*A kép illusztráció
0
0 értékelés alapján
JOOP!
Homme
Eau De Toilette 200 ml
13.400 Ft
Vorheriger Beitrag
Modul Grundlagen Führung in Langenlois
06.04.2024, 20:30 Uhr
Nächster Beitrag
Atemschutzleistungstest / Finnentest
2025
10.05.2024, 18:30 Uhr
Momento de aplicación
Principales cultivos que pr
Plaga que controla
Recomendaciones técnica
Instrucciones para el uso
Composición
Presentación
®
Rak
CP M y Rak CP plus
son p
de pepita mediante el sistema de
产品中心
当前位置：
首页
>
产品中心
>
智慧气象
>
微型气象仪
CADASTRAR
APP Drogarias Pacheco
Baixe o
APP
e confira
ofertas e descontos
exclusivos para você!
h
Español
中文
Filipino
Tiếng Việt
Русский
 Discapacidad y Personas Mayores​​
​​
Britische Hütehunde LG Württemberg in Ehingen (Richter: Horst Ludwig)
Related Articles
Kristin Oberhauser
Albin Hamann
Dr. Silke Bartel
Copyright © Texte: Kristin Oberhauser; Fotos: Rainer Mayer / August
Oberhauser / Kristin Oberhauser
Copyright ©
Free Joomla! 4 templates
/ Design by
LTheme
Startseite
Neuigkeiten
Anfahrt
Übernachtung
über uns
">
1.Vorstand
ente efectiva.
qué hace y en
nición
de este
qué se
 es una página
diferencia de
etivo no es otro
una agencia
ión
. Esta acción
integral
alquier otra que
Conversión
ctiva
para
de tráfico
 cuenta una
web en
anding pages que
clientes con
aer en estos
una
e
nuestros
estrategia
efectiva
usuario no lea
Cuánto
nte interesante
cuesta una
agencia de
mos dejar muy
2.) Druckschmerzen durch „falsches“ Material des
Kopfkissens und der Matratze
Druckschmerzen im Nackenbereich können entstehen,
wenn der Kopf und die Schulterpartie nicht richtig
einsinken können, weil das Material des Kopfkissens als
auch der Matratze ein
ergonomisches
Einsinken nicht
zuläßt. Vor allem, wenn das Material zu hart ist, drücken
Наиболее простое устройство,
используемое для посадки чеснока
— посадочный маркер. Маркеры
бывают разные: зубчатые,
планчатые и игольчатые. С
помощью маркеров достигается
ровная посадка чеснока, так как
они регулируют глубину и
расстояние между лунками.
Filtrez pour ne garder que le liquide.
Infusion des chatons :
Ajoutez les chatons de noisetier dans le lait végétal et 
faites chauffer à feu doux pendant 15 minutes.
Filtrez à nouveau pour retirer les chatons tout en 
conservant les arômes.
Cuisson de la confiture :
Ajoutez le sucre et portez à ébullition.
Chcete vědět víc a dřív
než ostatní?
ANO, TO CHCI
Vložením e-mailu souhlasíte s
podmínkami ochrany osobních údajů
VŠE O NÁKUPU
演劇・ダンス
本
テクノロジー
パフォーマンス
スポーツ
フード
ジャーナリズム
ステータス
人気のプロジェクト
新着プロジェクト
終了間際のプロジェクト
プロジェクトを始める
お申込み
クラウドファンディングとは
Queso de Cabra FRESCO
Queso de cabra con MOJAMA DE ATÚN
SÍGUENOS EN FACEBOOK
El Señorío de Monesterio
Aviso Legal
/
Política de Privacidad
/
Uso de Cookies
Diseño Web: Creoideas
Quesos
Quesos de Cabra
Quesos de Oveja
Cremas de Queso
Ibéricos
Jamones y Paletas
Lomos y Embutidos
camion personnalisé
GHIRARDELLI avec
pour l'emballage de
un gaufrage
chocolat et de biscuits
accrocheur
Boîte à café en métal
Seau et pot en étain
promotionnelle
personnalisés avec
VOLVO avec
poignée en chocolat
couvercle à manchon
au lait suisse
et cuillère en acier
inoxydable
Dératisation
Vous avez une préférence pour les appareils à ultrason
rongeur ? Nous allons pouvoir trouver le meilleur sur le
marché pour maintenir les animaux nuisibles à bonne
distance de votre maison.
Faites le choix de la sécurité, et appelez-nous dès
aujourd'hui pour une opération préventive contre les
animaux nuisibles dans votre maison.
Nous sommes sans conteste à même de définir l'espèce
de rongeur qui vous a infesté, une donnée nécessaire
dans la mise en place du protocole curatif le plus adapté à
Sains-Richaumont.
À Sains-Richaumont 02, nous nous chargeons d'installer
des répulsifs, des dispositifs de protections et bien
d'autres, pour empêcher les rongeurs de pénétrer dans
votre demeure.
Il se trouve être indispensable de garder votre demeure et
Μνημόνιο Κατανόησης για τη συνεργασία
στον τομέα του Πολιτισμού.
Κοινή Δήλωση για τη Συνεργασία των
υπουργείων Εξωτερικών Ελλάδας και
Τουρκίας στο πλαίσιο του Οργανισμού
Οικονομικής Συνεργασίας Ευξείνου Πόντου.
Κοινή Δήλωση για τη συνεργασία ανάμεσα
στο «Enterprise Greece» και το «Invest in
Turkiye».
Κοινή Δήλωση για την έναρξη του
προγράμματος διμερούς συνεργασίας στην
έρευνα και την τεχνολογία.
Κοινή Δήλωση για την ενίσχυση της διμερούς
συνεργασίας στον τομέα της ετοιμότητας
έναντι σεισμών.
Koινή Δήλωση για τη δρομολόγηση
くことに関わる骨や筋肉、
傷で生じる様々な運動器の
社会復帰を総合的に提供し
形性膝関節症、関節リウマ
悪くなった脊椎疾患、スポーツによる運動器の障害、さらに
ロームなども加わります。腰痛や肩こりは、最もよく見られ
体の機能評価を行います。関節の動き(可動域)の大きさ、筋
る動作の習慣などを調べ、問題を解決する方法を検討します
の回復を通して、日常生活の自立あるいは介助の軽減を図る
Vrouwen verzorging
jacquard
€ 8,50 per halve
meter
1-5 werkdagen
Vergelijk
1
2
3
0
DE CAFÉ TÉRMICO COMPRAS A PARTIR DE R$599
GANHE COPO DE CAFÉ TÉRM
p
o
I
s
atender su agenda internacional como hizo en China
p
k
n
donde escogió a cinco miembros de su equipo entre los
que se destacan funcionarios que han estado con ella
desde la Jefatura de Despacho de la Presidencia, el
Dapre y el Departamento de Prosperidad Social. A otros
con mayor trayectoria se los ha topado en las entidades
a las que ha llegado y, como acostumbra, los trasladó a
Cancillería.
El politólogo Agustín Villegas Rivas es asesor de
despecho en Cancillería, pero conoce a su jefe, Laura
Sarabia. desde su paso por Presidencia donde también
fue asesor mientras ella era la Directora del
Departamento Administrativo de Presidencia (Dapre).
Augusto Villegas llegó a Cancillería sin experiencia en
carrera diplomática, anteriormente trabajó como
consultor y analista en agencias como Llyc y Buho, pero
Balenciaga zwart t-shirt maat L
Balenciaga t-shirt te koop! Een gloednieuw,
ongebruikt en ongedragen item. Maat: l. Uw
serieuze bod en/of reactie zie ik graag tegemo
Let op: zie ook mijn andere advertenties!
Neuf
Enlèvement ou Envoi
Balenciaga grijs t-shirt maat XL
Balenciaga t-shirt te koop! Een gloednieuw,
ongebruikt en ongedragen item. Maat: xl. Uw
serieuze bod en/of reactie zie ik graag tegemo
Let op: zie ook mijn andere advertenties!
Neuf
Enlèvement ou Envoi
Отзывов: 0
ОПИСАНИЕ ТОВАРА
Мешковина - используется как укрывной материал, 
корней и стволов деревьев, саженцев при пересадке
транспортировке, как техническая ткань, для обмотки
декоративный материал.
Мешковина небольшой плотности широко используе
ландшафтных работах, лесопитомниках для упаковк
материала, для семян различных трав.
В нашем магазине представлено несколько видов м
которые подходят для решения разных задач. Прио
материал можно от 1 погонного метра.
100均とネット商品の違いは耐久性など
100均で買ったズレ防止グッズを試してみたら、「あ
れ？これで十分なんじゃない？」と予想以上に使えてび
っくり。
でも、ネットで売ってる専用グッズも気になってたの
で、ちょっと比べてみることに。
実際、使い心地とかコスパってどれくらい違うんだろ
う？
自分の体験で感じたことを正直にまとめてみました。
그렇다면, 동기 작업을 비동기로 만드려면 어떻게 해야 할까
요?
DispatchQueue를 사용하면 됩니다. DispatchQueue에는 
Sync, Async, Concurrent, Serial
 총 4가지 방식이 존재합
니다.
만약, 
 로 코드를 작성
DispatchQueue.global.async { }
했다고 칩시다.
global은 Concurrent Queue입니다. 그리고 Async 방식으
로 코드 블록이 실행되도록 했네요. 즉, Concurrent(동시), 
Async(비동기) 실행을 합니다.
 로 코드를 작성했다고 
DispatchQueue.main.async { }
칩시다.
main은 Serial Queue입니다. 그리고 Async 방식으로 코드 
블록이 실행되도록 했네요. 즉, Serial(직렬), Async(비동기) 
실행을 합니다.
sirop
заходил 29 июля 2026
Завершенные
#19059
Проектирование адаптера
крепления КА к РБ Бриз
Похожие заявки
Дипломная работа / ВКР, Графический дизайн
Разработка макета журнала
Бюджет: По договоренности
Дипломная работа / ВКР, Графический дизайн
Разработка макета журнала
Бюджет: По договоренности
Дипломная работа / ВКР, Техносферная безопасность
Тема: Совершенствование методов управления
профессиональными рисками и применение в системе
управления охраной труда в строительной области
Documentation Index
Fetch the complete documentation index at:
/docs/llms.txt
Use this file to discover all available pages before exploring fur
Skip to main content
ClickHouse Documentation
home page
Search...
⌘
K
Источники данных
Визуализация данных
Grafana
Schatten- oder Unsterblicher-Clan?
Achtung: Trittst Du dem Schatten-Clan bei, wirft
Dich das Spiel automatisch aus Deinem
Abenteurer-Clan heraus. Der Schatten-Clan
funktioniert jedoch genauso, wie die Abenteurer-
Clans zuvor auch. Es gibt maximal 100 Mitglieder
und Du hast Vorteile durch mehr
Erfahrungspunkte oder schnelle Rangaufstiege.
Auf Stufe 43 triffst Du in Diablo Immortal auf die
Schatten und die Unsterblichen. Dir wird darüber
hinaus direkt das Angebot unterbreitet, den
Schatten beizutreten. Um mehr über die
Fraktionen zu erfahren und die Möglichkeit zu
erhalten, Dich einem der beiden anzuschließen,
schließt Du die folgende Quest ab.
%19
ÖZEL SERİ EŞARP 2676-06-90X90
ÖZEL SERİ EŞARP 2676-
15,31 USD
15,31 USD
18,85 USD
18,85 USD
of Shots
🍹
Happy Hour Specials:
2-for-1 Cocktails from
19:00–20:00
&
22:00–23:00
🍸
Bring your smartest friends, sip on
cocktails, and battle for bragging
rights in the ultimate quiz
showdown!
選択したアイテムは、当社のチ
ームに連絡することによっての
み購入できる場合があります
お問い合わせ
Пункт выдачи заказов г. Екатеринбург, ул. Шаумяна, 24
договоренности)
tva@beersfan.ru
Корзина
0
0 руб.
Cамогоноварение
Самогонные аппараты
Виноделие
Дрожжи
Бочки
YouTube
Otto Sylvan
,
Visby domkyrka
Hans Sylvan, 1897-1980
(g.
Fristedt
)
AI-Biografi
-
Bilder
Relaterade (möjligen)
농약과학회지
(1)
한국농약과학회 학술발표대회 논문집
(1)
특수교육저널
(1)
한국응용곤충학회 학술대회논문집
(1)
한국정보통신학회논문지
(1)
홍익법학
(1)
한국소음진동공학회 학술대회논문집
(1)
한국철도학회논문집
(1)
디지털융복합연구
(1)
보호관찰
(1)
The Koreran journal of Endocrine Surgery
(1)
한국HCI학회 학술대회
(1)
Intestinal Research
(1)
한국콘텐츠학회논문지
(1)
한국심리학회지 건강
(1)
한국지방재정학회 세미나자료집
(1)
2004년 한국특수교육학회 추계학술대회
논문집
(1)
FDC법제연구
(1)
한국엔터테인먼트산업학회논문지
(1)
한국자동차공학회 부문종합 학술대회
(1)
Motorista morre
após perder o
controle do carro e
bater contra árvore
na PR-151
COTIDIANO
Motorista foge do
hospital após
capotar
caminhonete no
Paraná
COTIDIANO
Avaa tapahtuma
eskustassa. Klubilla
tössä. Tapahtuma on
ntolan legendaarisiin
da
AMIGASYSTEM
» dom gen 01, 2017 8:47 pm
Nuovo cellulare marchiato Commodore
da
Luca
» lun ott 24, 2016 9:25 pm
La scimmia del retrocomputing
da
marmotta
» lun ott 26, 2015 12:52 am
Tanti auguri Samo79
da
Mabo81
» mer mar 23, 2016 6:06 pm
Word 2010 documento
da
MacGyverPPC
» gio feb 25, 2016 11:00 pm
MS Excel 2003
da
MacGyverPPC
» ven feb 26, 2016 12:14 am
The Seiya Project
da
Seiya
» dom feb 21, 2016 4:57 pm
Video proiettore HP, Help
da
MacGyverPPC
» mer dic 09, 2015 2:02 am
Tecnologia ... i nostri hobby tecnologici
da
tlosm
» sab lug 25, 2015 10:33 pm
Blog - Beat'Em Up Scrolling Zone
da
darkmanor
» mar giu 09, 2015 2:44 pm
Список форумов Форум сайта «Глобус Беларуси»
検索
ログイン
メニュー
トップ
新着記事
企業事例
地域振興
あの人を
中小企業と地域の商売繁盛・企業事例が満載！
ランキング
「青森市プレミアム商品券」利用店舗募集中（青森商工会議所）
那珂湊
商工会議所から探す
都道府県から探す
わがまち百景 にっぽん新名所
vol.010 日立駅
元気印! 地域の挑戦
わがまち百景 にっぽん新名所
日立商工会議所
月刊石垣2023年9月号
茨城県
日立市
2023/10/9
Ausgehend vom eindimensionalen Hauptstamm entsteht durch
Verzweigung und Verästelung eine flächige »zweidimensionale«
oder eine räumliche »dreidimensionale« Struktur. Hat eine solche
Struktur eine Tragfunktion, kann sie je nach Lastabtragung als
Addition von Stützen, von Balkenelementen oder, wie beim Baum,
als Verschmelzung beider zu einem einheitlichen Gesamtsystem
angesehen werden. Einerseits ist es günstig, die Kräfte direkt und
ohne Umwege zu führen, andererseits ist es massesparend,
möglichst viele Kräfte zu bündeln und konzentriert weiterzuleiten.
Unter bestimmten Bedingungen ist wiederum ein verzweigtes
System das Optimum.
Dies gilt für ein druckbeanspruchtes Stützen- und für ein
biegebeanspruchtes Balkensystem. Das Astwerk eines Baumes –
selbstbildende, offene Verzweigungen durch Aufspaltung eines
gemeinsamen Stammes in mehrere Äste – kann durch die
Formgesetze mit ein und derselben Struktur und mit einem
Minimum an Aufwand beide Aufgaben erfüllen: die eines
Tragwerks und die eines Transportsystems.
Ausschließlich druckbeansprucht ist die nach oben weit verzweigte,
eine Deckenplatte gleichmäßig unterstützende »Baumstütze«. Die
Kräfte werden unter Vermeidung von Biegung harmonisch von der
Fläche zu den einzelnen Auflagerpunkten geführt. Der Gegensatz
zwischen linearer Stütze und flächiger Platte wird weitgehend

| Work instructions |
Output the data unchanged, from its first line up to and including the line that contains "wenn der Kopf".

| Your solution |
*A kép illusztráció
0
0 értékelés alapján
JOOP!
Homme
Eau De Toilette 200 ml
13.400 Ft
Vorheriger Beitrag
Modul Grundlagen Führung in Langenlois
06.04.2024, 20:30 Uhr
Nächster Beitrag
Atemschutzleistungstest / Finnentest
2025
10.05.2024, 18:30 Uhr
Momento de aplicación
Principales cultivos que pr
Plaga que controla
Recomendaciones técnica
Instrucciones para el uso
Composición
Presentación
®
Rak
CP M y Rak CP plus
son p
de pepita mediante el sistema de
产品中心
当前位置：
首页
>
产品中心
>
智慧气象
>
微型气象仪
CADASTRAR
APP Drogarias Pacheco
Baixe o
APP
e confira
ofertas e descontos
exclusivos para você!
h
Español
中文
Filipino
Tiếng Việt
Русский
 Discapacidad y Personas Mayores​​
​​
Britische Hütehunde LG Württemberg in Ehingen (Richter: Horst Ludwig)
Related Articles
Kristin Oberhauser
Albin Hamann
Dr. Silke Bartel
Copyright © Texte: Kristin Oberhauser; Fotos: Rainer Mayer / August
Oberhauser / Kristin Oberhauser
Copyright ©
Free Joomla! 4 templates
/ Design by
LTheme
Startseite
Neuigkeiten
Anfahrt
Übernachtung
über uns
">
1.Vorstand
ente efectiva.
qué hace y en
nición
de este
qué se
 es una página
diferencia de
etivo no es otro
una agencia
ión
. Esta acción
integral
alquier otra que
Conversión
ctiva
para
de tráfico
 cuenta una
web en
anding pages que
clientes con
aer en estos
una
e
nuestros
estrategia
efectiva
usuario no lea
Cuánto
nte interesante
cuesta una
agencia de
mos dejar muy
2.) Druckschmerzen durch „falsches“ Material des
Kopfkissens und der Matratze
Druckschmerzen im Nackenbereich können entstehen,
wenn der Kopf und die Schulterpartie nicht richtig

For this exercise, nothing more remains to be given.